You know how problems with your partner seem impossible to solve, but then some friend comes along and tells you to just DTMFA or whatever and then you say, "I would if I could, but I'm married to the biggest Rubik's Cube I've ever wanted to fuck in my life, and I just can't end it until I make all the sides the same color, okay!"
Or like when your partner clearly has some annoying trait that nobody else can put up with, but when someone asks how you put up with it you say, "That's just so-and-so, I guess it's not really that big of a deal to me?"
That distance—the distance between what your relationship feels like on the inside and what it looks like to the outside observer—is the space Jac Jemc productively exploits to some mighty frightful ends in her new novel, The Grip of It.
The story begins with a young married couple—Julie and James—buying a house in a sleepy-seeming ocean-view suburb. James has a serious gambling problem, and they're hoping a move out to the provinces will keep him away from the casinos.
The house is cheap and available, but it constantly makes a noise that sounds "ancient," "glottal," "resonant," and "husky and rasping, but underwater." But they buy the house anyway because maybe the sound will go away?
It doesn't. In fact, it gets more glottal and ancient-sounding and pitches higher and higher.
Very early on it becomes clear that the noise and the house's subsequent hauntings serve as metaphors for the problems Julie and James don't directly confront in their relationship. Secret rooms open up in the house but then appear closed upon further inspection. (What are you hiding from me, lover?!) Julie can't read the words James writes on the walls, though she reads everything else incredibly well. (We're having communications issues!) All the grass in the yard dies at once. (The spark is gone!) All the spooky shit that happens is just on the edge of scary, just on the edge of believable, which makes it all the more terrifying.
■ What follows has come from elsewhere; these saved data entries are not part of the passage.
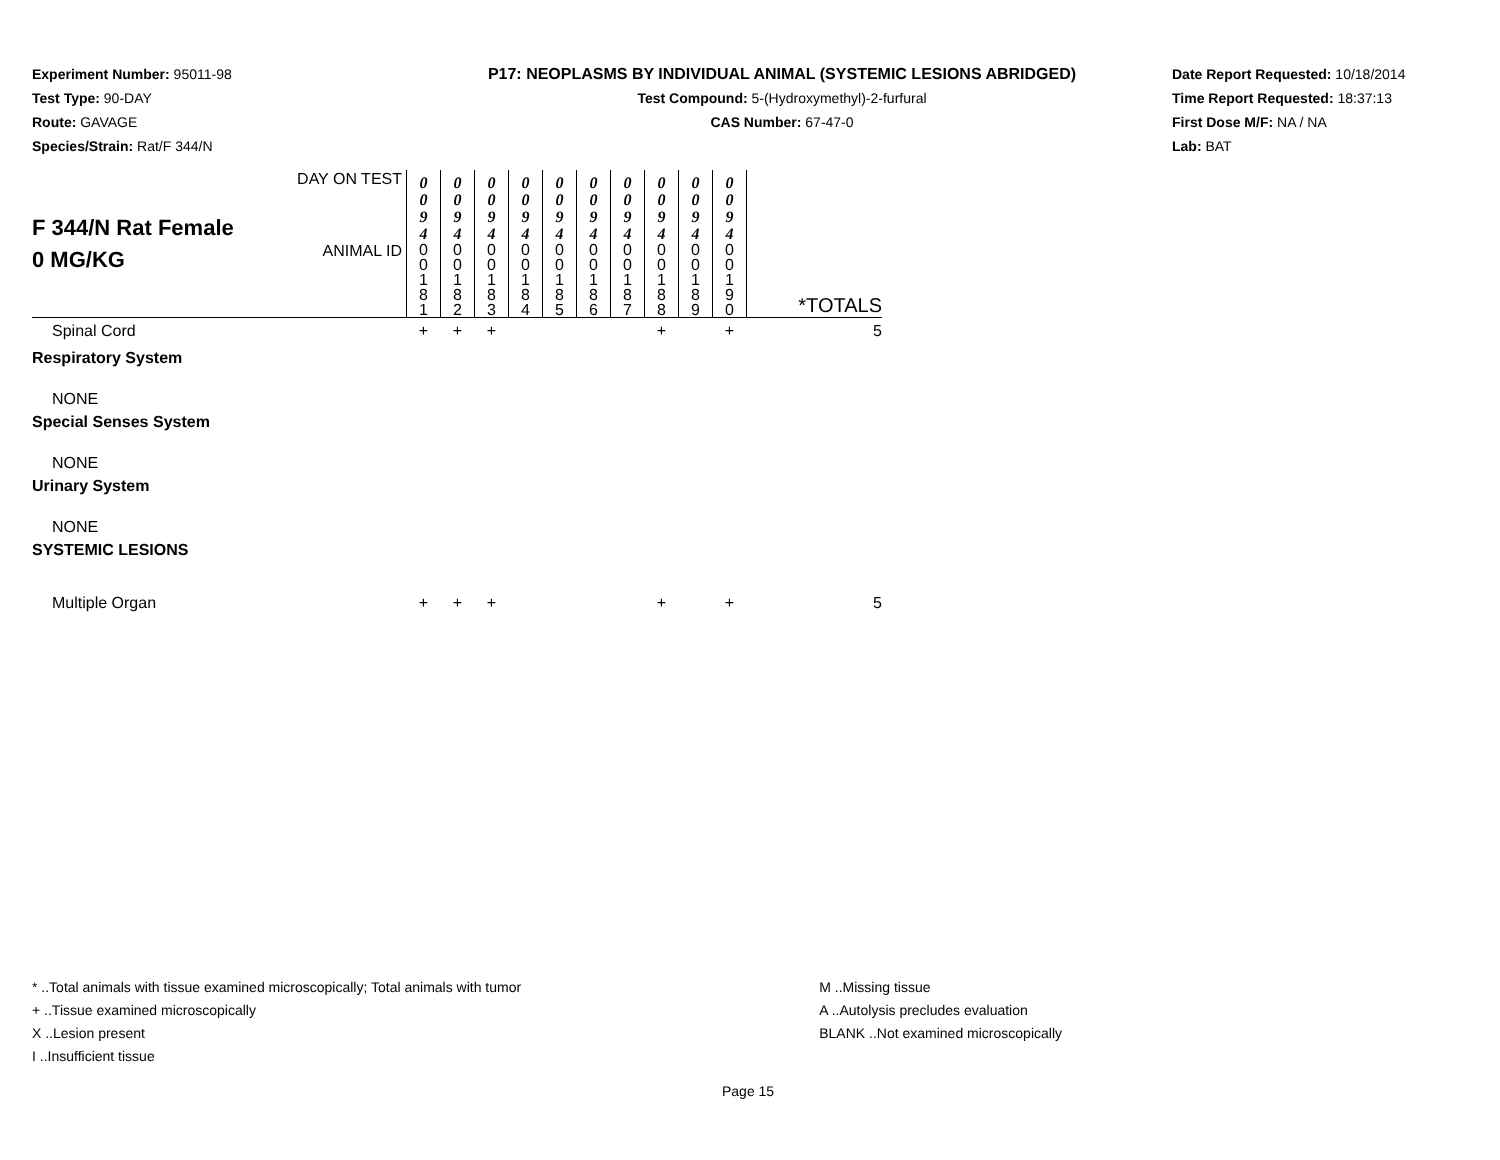Experiment Number: 95011-98
Test Type: 90-DAY
Route: GAVAGE
Species/Strain: Rat/F 344/N
P17: NEOPLASMS BY INDIVIDUAL ANIMAL (SYSTEMIC LESIONS ABRIDGED)
Test Compound: 5-(Hydroxymethyl)-2-furfural
CAS Number: 67-47-0
Date Report Requested: 10/18/2014
Time Report Requested: 18:37:13
First Dose M/F: NA / NA
Lab: BAT
| F 344/N Rat Female 0 MG/KG | DAY ON TEST | 0 0 9 4 | 0 0 9 4 | 0 0 9 4 | 0 0 9 4 | 0 0 9 4 | 0 0 9 4 | 0 0 9 4 | 0 0 9 4 | 0 0 9 4 | 0 0 9 4 | |
| | ANIMAL ID | 0 0 1 8 1 | 0 0 1 8 2 | 0 0 1 8 3 | 0 0 1 8 4 | 0 0 1 8 5 | 0 0 1 8 6 | 0 0 1 8 7 | 0 0 1 8 8 | 0 0 1 8 9 | 0 0 1 9 0 | *TOTALS |
| Spinal Cord | | + | + | + | | | | | + | | + | 5 |
| Respiratory System | | | | | | | | | | | | |
| NONE | | | | | | | | | | | | |
| Special Senses System | | | | | | | | | | | | |
| NONE | | | | | | | | | | | | |
| Urinary System | | | | | | | | | | | | |
| NONE | | | | | | | | | | | | |
| SYSTEMIC LESIONS | | | | | | | | | | | | |
| Multiple Organ | | + | + | + | | | | | + | | + | 5 |
* ..Total animals with tissue examined microscopically; Total animals with tumor
+ ..Tissue examined microscopically
X ..Lesion present
I ..Insufficient tissue
M ..Missing tissue
A ..Autolysis precludes evaluation
BLANK ..Not examined microscopically
Page 15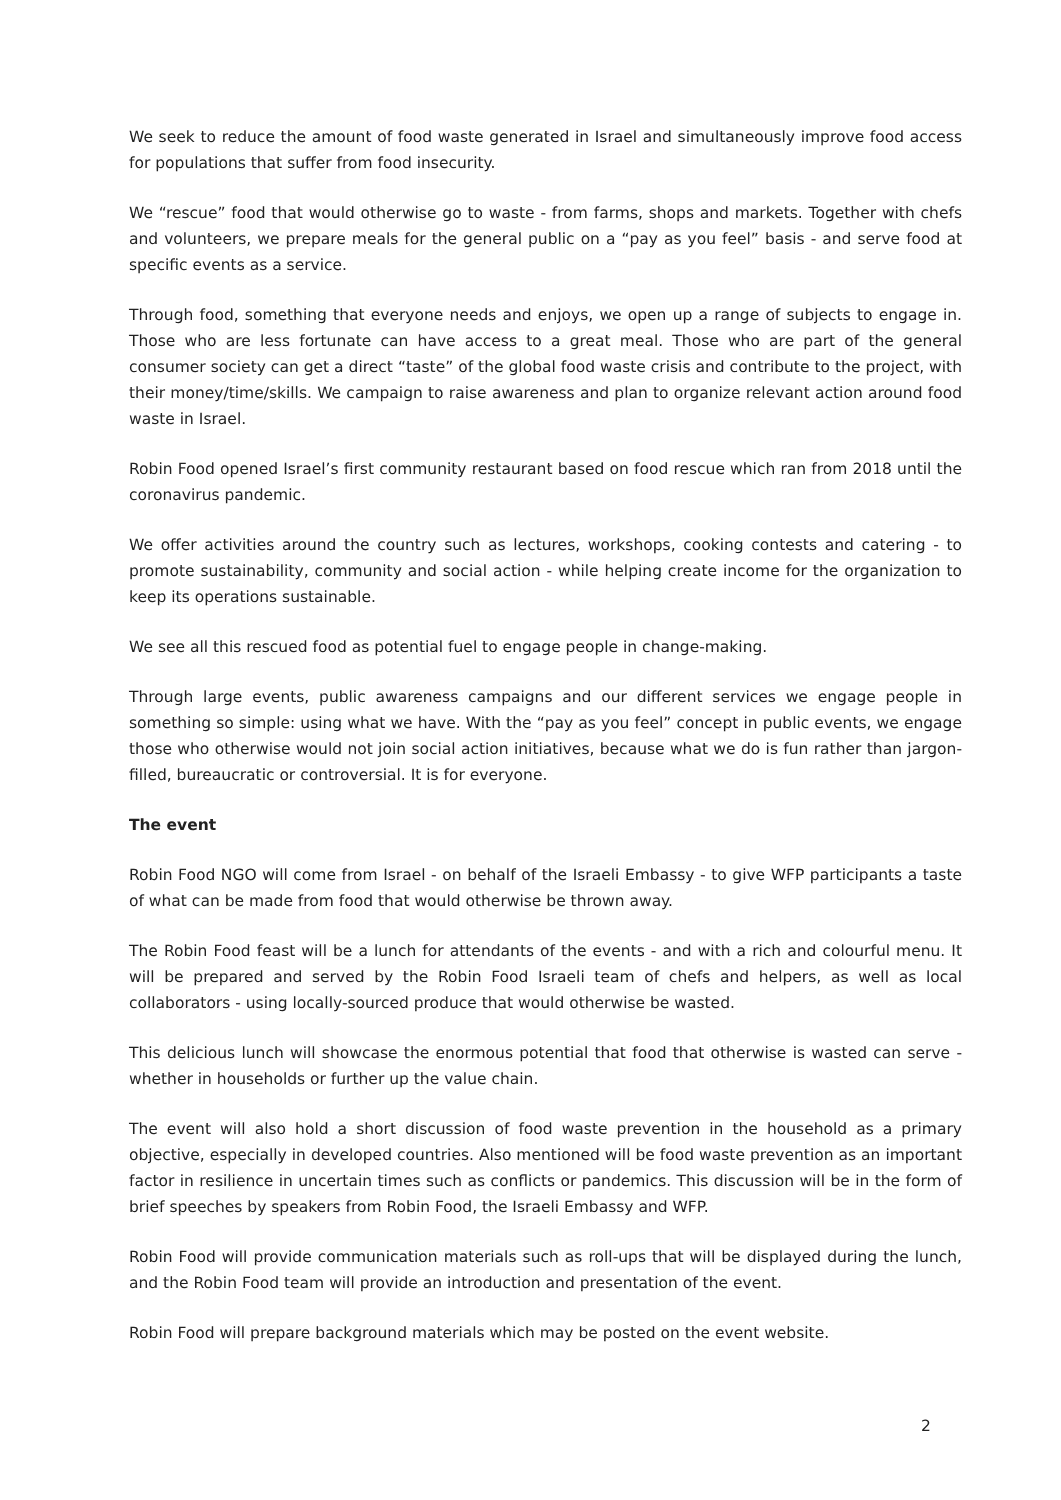We seek to reduce the amount of food waste generated in Israel and simultaneously improve food access for populations that suffer from food insecurity.
We “rescue” food that would otherwise go to waste - from farms, shops and markets. Together with chefs and volunteers, we prepare meals for the general public on a “pay as you feel” basis - and serve food at specific events as a service.
Through food, something that everyone needs and enjoys, we open up a range of subjects to engage in. Those who are less fortunate can have access to a great meal. Those who are part of the general consumer society can get a direct “taste” of the global food waste crisis and contribute to the project, with their money/time/skills. We campaign to raise awareness and plan to organize relevant action around food waste in Israel.
Robin Food opened Israel’s first community restaurant based on food rescue which ran from 2018 until the coronavirus pandemic.
We offer activities around the country such as lectures, workshops, cooking contests and catering - to promote sustainability, community and social action - while helping create income for the organization to keep its operations sustainable.
We see all this rescued food as potential fuel to engage people in change-making.
Through large events, public awareness campaigns and our different services we engage people in something so simple: using what we have. With the “pay as you feel” concept in public events, we engage those who otherwise would not join social action initiatives, because what we do is fun rather than jargon-filled, bureaucratic or controversial. It is for everyone.
The event
Robin Food NGO will come from Israel - on behalf of the Israeli Embassy - to give WFP participants a taste of what can be made from food that would otherwise be thrown away.
The Robin Food feast will be a lunch for attendants of the events - and with a rich and colourful menu. It will be prepared and served by the Robin Food Israeli team of chefs and helpers, as well as local collaborators - using locally-sourced produce that would otherwise be wasted.
This delicious lunch will showcase the enormous potential that food that otherwise is wasted can serve - whether in households or further up the value chain.
The event will also hold a short discussion of food waste prevention in the household as a primary objective, especially in developed countries. Also mentioned will be food waste prevention as an important factor in resilience in uncertain times such as conflicts or pandemics. This discussion will be in the form of brief speeches by speakers from Robin Food, the Israeli Embassy and WFP.
Robin Food will provide communication materials such as roll-ups that will be displayed during the lunch, and the Robin Food team will provide an introduction and presentation of the event.
Robin Food will prepare background materials which may be posted on the event website.
2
About halfway through the novel I was like, "Okay, I GET IT. No one can never truly know another person—and that's WEIRD. And it's especially weird in the age of social media, when people willingly show you what they eat and drink every hour, and yet somehow knowing all that information—that data—about people makes them feel even more distant." Or, as Jemc puts it, "How being completely open with your opinions and feelings can strip away intimacy, honesty traded for privacy."
Though the novel just kept hammering away at that underlying premise, and though the characters felt flat, I still kept reading. The chapters, which are about two pages long on average, were just so brief and punchy that turning the page didn't seem like such a big risk. The sentences were quick, direct, and only occasionally decorated by the odd lyrical flourish. Their urgency drove me down the page and onto the next one.
Another interesting thing about the chapters is that the POV regularly alternates between the perspectives of the two main characters, which highlights the way gender frames their experiences.
James exhibits traits traditionally associated with men. He starts nearly every sentence with the word "I," for instance, and he's constantly trying to find the "logical" solution to the problem. Though Julie is logical too, she trusts her intuition more and seems more receptive to accepting the paranormal stuff on its own terms. Jemc creates great and real drama by alternating the perspectives in this way: When bruises start showing up on Julie's body, the whole inside-the-relationship vs outside-the-relationship tension nearly snaps the book's spine in half.
Anyway, if you love books that freak you out and make you think deeply about the state of your own romantic relationships, then you'll want to hear Jemc read from this book at Elliott Bay Books this Wednesday, Aug. 9. She's reading with Tara Atkinson, who I hear has new story that will rip your heart in half. If you go, which you should, bring some armor.